Format every line of the entries below as a Markdown table with the columns Row and Line, numbering each line in the Row column. Leave out blank lines.

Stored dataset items
_ _ _
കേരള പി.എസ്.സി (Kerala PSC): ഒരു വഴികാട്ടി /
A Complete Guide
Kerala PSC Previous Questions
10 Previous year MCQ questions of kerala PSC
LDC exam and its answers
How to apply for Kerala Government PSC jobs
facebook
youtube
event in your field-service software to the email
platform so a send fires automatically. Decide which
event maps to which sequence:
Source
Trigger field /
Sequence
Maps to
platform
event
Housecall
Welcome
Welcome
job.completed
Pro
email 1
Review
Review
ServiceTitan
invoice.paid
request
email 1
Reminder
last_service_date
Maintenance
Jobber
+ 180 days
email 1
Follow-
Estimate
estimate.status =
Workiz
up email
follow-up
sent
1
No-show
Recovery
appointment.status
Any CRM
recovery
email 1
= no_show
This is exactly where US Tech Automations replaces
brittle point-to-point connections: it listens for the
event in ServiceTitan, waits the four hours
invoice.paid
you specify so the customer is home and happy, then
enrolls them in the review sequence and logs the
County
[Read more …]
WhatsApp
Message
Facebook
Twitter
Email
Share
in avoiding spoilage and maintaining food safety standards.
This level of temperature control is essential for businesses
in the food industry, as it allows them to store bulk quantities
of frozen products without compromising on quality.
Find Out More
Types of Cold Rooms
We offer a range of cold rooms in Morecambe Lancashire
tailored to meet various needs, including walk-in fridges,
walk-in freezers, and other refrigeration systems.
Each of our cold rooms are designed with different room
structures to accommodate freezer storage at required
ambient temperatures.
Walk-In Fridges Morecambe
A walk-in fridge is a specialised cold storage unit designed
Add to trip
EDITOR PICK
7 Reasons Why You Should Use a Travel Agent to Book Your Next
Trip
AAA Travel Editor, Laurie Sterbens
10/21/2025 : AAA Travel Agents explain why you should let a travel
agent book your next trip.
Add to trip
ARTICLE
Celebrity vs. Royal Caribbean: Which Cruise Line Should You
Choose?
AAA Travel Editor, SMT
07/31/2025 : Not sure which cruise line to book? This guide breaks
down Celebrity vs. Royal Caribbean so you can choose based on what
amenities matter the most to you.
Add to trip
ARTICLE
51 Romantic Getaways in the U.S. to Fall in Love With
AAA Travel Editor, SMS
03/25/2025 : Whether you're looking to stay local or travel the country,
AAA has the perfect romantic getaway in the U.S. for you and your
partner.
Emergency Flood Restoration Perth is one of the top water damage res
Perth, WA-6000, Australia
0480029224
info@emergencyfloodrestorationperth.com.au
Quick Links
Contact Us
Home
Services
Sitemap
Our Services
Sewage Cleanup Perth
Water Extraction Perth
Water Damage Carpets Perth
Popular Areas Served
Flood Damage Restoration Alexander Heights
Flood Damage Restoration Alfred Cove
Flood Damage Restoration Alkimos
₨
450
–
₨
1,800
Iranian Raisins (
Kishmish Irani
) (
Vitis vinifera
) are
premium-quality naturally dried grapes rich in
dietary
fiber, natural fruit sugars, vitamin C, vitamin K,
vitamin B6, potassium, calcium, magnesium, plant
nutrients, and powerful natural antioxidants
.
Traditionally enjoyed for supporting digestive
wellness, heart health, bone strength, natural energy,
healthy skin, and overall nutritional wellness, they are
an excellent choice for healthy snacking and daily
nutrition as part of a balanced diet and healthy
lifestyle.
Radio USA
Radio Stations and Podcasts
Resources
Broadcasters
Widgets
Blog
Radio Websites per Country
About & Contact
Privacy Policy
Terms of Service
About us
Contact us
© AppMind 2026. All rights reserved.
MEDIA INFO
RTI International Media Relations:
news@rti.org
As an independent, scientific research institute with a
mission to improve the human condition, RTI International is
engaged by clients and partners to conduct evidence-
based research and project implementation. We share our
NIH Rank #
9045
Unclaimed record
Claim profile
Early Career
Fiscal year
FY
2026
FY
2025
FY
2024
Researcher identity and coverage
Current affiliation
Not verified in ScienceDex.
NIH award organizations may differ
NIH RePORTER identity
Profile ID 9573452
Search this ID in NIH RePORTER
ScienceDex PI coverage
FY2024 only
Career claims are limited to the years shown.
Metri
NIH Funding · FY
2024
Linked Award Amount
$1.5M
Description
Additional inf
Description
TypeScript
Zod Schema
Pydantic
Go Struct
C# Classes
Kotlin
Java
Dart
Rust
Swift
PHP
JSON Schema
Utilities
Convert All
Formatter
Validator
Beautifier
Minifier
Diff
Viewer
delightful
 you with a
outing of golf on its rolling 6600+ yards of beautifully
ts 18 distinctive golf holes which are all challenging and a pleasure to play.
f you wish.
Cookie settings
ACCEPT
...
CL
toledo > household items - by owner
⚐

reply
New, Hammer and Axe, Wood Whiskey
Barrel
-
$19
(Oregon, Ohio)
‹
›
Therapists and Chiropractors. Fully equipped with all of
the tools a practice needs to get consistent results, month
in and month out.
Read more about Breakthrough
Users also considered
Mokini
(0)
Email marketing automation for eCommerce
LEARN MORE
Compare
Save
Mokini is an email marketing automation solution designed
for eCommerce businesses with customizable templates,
_ _ _
* TASK ANSWER
| Row | Line |
|---|---|
| 1 | കേരള പി.എസ്.സി (Kerala PSC): ഒരു വഴികാട്ടി / |
| 2 | A Complete Guide |
| 3 | Kerala PSC Previous Questions |
| 4 | 10 Previous year MCQ questions of kerala PSC |
| 5 | LDC exam and its answers |
| 6 | How to apply for Kerala Government PSC jobs |
| 7 | facebook |
| 8 | youtube |
| 9 | event in your field-service software to the email |
| 10 | platform so a send fires automatically. Decide which |
| 11 | event maps to which sequence: |
| 12 | Source |
| 13 | Trigger field / |
| 14 | Sequence |
| 15 | Maps to |
| 16 | platform |
| 17 | event |
| 18 | Housecall |
| 19 | Welcome |
| 20 | Welcome |
| 21 | job.completed |
| 22 | Pro |
| 23 | email 1 |
| 24 | Review |
| 25 | Review |
| 26 | ServiceTitan |
| 27 | invoice.paid |
| 28 | request |
| 29 | email 1 |
| 30 | Reminder |
| 31 | last_service_date |
| 32 | Maintenance |
| 33 | Jobber |
| 34 | + 180 days |
| 35 | email 1 |
| 36 | Follow- |
| 37 | Estimate |
| 38 | estimate.status = |
| 39 | Workiz |
| 40 | up email |
| 41 | follow-up |
| 42 | sent |
| 43 | 1 |
| 44 | No-show |
| 45 | Recovery |
| 46 | appointment.status |
| 47 | Any CRM |
| 48 | recovery |
| 49 | email 1 |
| 50 | = no_show |
| 51 | This is exactly where US Tech Automations replaces |
| 52 | brittle point-to-point connections: it listens for the |
| 53 | event in ServiceTitan, waits the four hours |
| 54 | invoice.paid |
| 55 | you specify so the customer is home and happy, then |
| 56 | enrolls them in the review sequence and logs the |
| 57 | County |
| 58 | [Read more …] |
| 59 | WhatsApp |
| 60 | Message |
| 61 | Facebook |
| 62 | Twitter |
| 63 | Email |
| 64 | Share |
| 65 | in avoiding spoilage and maintaining food safety standards. |
| 66 | This level of temperature control is essential for businesses |
| 67 | in the food industry, as it allows them to store bulk quantities |
| 68 | of frozen products without compromising on quality. |
| 69 | Find Out More |
| 70 | Types of Cold Rooms |
| 71 | We offer a range of cold rooms in Morecambe Lancashire |
| 72 | tailored to meet various needs, including walk-in fridges, |
| 73 | walk-in freezers, and other refrigeration systems. |
| 74 | Each of our cold rooms are designed with different room |
| 75 | structures to accommodate freezer storage at required |
| 76 | ambient temperatures. |
| 77 | Walk-In Fridges Morecambe |
| 78 | A walk-in fridge is a specialised cold storage unit designed |
| 79 | Add to trip |
| 80 | EDITOR PICK |
| 81 | 7 Reasons Why You Should Use a Travel Agent to Book Your Next |
| 82 | Trip |
| 83 | AAA Travel Editor, Laurie Sterbens |
| 84 | 10/21/2025 : AAA Travel Agents explain why you should let a travel |
| 85 | agent book your next trip. |
| 86 | Add to trip |
| 87 | ARTICLE |
| 88 | Celebrity vs. Royal Caribbean: Which Cruise Line Should You |
| 89 | Choose? |
| 90 | AAA Travel Editor, SMT |
| 91 | 07/31/2025 : Not sure which cruise line to book? This guide breaks |
| 92 | down Celebrity vs. Royal Caribbean so you can choose based on what |
| 93 | amenities matter the most to you. |
| 94 | Add to trip |
| 95 | ARTICLE |
| 96 | 51 Romantic Getaways in the U.S. to Fall in Love With |
| 97 | AAA Travel Editor, SMS |
| 98 | 03/25/2025 : Whether you're looking to stay local or travel the country, |
| 99 | AAA has the perfect romantic getaway in the U.S. for you and your |
| 100 | partner. |
| 101 | Emergency Flood Restoration Perth is one of the top water damage res |
| 102 | Perth, WA-6000, Australia |
| 103 | 0480029224 |
| 104 | info@emergencyfloodrestorationperth.com.au |
| 105 | Quick Links |
| 106 | Contact Us |
| 107 | Home |
| 108 | Services |
| 109 | Sitemap |
| 110 | Our Services |
| 111 | Sewage Cleanup Perth |
| 112 | Water Extraction Perth |
| 113 | Water Damage Carpets Perth |
| 114 | Popular Areas Served |
| 115 | Flood Damage Restoration Alexander Heights |
| 116 | Flood Damage Restoration Alfred Cove |
| 117 | Flood Damage Restoration Alkimos |
| 118 | ₨ |
| 119 | 450 |
| 120 | – |
| 121 | ₨ |
| 122 | 1,800 |
| 123 | Iranian Raisins ( |
| 124 | Kishmish Irani |
| 125 | ) ( |
| 126 | Vitis vinifera |
| 127 | ) are |
| 128 | premium-quality naturally dried grapes rich in |
| 129 | dietary |
| 130 | fiber, natural fruit sugars, vitamin C, vitamin K, |
| 131 | vitamin B6, potassium, calcium, magnesium, plant |
| 132 | nutrients, and powerful natural antioxidants |
| 133 | . |
| 134 | Traditionally enjoyed for supporting digestive |
| 135 | wellness, heart health, bone strength, natural energy, |
| 136 | healthy skin, and overall nutritional wellness, they are |
| 137 | an excellent choice for healthy snacking and daily |
| 138 | nutrition as part of a balanced diet and healthy |
| 139 | lifestyle. |
| 140 | Radio USA |
| 141 | Radio Stations and Podcasts |
| 142 | Resources |
| 143 | Broadcasters |
| 144 | Widgets |
| 145 | Blog |
| 146 | Radio Websites per Country |
| 147 | About & Contact |
| 148 | Privacy Policy |
| 149 | Terms of Service |
| 150 | About us |
| 151 | Contact us |
| 152 | © AppMind 2026. All rights reserved. |
| 153 | MEDIA INFO |
| 154 | RTI International Media Relations: |
| 155 | news@rti.org |
| 156 | As an independent, scientific research institute with a |
| 157 | mission to improve the human condition, RTI International is |
| 158 | engaged by clients and partners to conduct evidence- |
| 159 | based research and project implementation. We share our |
| 160 | NIH Rank # |
| 161 | 9045 |
| 162 | Unclaimed record |
| 163 | Claim profile |
| 164 | Early Career |
| 165 | Fiscal year |
| 166 | FY |
| 167 | 2026 |
| 168 | FY |
| 169 | 2025 |
| 170 | FY |
| 171 | 2024 |
| 172 | Researcher identity and coverage |
| 173 | Current affiliation |
| 174 | Not verified in ScienceDex. |
| 175 | NIH award organizations may differ |
| 176 | NIH RePORTER identity |
| 177 | Profile ID 9573452 |
| 178 | Search this ID in NIH RePORTER |
| 179 | ScienceDex PI coverage |
| 180 | FY2024 only |
| 181 | Career claims are limited to the years shown. |
| 182 | Metri |
| 183 | NIH Funding · FY |
| 184 | 2024 |
| 185 | Linked Award Amount |
| 186 | $1.5M |
| 187 | Description |
| 188 | Additional inf |
| 189 | Description |
| 190 | TypeScript |
| 191 | Zod Schema |
| 192 | Pydantic |
| 193 | Go Struct |
| 194 | C# Classes |
| 195 | Kotlin |
| 196 | Java |
| 197 | Dart |
| 198 | Rust |
| 199 | Swift |
| 200 | PHP |
| 201 | JSON Schema |
| 202 | Utilities |
| 203 | Convert All |
| 204 | Formatter |
| 205 | Validator |
| 206 | Beautifier |
| 207 | Minifier |
| 208 | Diff |
| 209 | Viewer |
| 210 | delightful |
| 211 |  you with a |
| 212 | outing of golf on its rolling 6600+ yards of beautifully |
| 213 | ts 18 distinctive golf holes which are all challenging and a pleasure to play. |
| 214 | f you wish. |
| 215 | Cookie settings |
| 216 | ACCEPT |
| 217 | ... |
| 218 | CL |
| 219 | toledo > household items - by owner |
| 220 | ⚐ |
| 221 |  |
| 222 | reply |
| 223 | New, Hammer and Axe, Wood Whiskey |
| 224 | Barrel |
| 225 | - |
| 226 | $19 |
| 227 | (Oregon, Ohio) |
| 228 | ‹ |
| 229 | › |
| 230 | Therapists and Chiropractors. Fully equipped with all of |
| 231 | the tools a practice needs to get consistent results, month |
| 232 | in and month out. |
| 233 | Read more about Breakthrough |
| 234 | Users also considered |
| 235 | Mokini |
| 236 | (0) |
| 237 | Email marketing automation for eCommerce |
| 238 | LEARN MORE |
| 239 | Compare |
| 240 | Save |
| 241 | Mokini is an email marketing automation solution designed |
| 242 | for eCommerce businesses with customizable templates, |